Le juge de première instance a rejeté la demande du conseil de bande, statuant que le contrat est la loi des parties et que l’honneur de la Couronne ne trouve pas application. La Cour d’appel a infirmé ce jugement et condamné le Canada et le Québec à payer leur part respective du montant total des déficits accumulés, soit 832 724,37 $ pour le Canada et 767 745,58 $ pour le Québec. De l’avis de la Cour d’appel, le refus de ces gouvernements de financer la SPM à la hauteur de ses besoins permet de conclure à la fois à une violation du principe de la bonne foi et au non-respect de l’honneur de la Couronne. Seul le Québec se pourvoit contre l’arrêt de la Cour d’appel, le Canada ayant versé les sommes auxquelles cette dernière l’a condamné.

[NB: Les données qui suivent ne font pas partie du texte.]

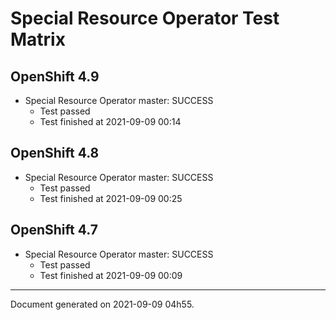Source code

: 
Special Resource Operator Test Matrix
=====================================

OpenShift 4.9
-------------


* Special Resource Operator master: SUCCESS
  - Test passed
  - Test finished at 2021-09-09 00:14

OpenShift 4.8
-------------


* Special Resource Operator master: SUCCESS
  - Test passed
  - Test finished at 2021-09-09 00:25

OpenShift 4.7
-------------


* Special Resource Operator master: SUCCESS
  - Test passed
  - Test finished at 2021-09-09 00:09


---
Document generated on 2021-09-09 04h55.
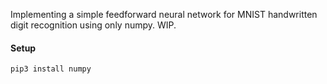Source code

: Implementing a simple feedforward neural network for MNIST handwritten digit recognition using only numpy. WIP.

#### Setup
    pip3 install numpy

La Cour suprême a rejeté l’appel.
Le gouvernement du Québec était assujetti à des obligations en lien avec la renégociation des ententes.
Écrivant pour la majorité, le juge Kasirer a conclu que le refus du Québec de renégocier sa contribution financière lors du renouvellement des ententes n’était pas conforme au principe de la bonne foi, source d’obligations de droit privé énoncée à l’article 1375 du Code civil du Québec, qui gouverne la conduite des parties lors de l’exécution d’un contrat. Cela constituait aussi un manquement à l’obligation d’agir conformément à l’honneur de la Couronne, une obligation relevant pour sa part du droit public, qui s’imposait au Québec dans l’exécution des ententes tripartites. Quant à la réparation due en raison du non-respect des exigences de la bonne foi, le dossier ne permet pas de procéder à l’évaluation des dommages-intérêts compensatoires conformément aux principes de la justice corrective. Cela dit, en ce qui concerne la réparation visant à rétablir l’honneur de la Couronne, ancrée dans la justice réconciliatrice, l’octroi de dommages-intérêts équivalents aux déficits accumulés est une mesure opportune qui permettra aux parties contractantes d’aborder les prochaines négociations sereinement.
La cause en bref est un document rédigé par le personnel des communications de la Cour suprême du Canada afin d’aider le public à mieux comprendre les décisions de la Cour. La cause en bref ne fait pas partie des motifs de jugement de la Cour et ne doit pas être utilisée lors de procédures judiciaires.